You will also play an active role in fostering a collaborative, inclusive team culture, encouraging feedback and supporting the growth of team members.
Responsibilities
- Design, implement, and maintain monitoring and alerting for ML and AI operational signals, including model performance degradation (e.g., computer vision, recommendation, GenAI), data drift, latency issues, and anomalies. This includes specific monitoring for GenAI aspects like prompt failures, hallucination trends, guardrail violations, and overall agent workflow health.
- Build and operate robust evaluation and testing pipelines for all ML and AI systems, including automated regression tests for models, prompts, workflows, tools, and model versions, ensuring new releases meet or exceed established baselines.
- Investigate and resolve production issues related to model behavior, including troubleshooting ML models, tool-calling errors, vector search/RAG retrieval failures (for GenAI), data quality issues, and integration points.
- Collaborate with infrastructure and platform teams to ensure stable, performant, and cost-efficient AI inference, including optimization of deployment strategies, resource usage, and runtime configurations.
- Manage the lifecycle of ML models, prompts, embeddings, vector indices, and associated components, including controlled rollouts, versioning strategies, and automated evaluation gates.
- Design and operate effective feedback loops that incorporate real user interactions, evaluation metrics, UAT findings, and domain expert reviews, enabling continuous improvement of all ML/AI systems, including agentic systems.
- Uphold governance, safety, and compliance standards, ensuring observability, auditability, privacy protection, and adherence to organizational guidelines for all ML/AI systems and data handling.

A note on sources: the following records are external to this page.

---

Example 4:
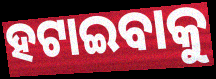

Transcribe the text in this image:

ହଟାଇବାକୁ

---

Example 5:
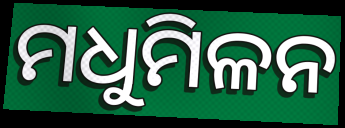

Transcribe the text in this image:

ମଧୁମିଳନ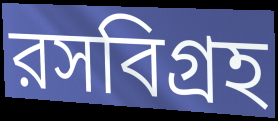
রসবিগ্রহ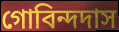
গোবিন্দদাসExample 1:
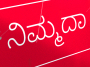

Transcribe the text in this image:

ನಿಮ್ಮದಾ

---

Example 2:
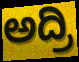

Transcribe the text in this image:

- Maintain clear, comprehensive documentation covering operational procedures, system behaviors, incident findings, performance benchmarks, and deployment practices.
- Communicate system health, risks, upcoming changes, and operational insights clearly to technical and non-technical audiences.

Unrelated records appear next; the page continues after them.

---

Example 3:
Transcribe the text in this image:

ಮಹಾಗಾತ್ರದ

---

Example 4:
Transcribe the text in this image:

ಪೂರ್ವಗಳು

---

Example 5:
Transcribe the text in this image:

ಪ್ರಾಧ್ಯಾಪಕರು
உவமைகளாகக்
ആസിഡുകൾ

- Support the growth and development of junior team members through guidance, knowledge sharing, and constructive feedback.
Job Qualifications
Technical Skills
- High proficiency in Python (Pandas, NumPy, Scikit-learn) for scripting, analysis, and maintaining production models.
- Strong SQL skills for querying, data manipulation, and operational data checks.
- Experience building or maintaining GenAI / agentic solutions (e.g., RAG, LlamaIndex, CrewAI, or similar orchestration/RAG tooling).
- Solid understanding of classical ML algorithms, model evaluation, and challenges like drift and bias.
- Hands-on experience with model monitoring (data quality, prediction quality, latency) using Prometheus, Grafana, or cloud-native tools.
- Experience with Azure (Databricks, Azure Machine Learning, etc.) for deployment and resource management; familiarity with GCP/AWS is a plus.
- Familiarity with Agile methodologies (Scrum/Kanban).
- Nice to have: Experience with big data frameworks (Spark, Dask) for large-scale processing.
- Nice to have: Understanding of containerization/orchestration such as Docker and basic Kubernetes.
- Nice to have: Exposure to workflow/pipeline or IaC tooling (Airflow, Kubeflow, MLflow, Terraform).
Professional Skills
- Strong influence and advocacy for technical excellence while adapting to change when necessary.
- Strong analytics and troubleshooting ability.
- Excellent communication and articulation skills.
- Ability to navigate ambiguity and tackle challenges from multiple perspectives.
- Experience mentoring junior consultants.
- Willingness to be part of a 24x7 on-call rotation, as needed.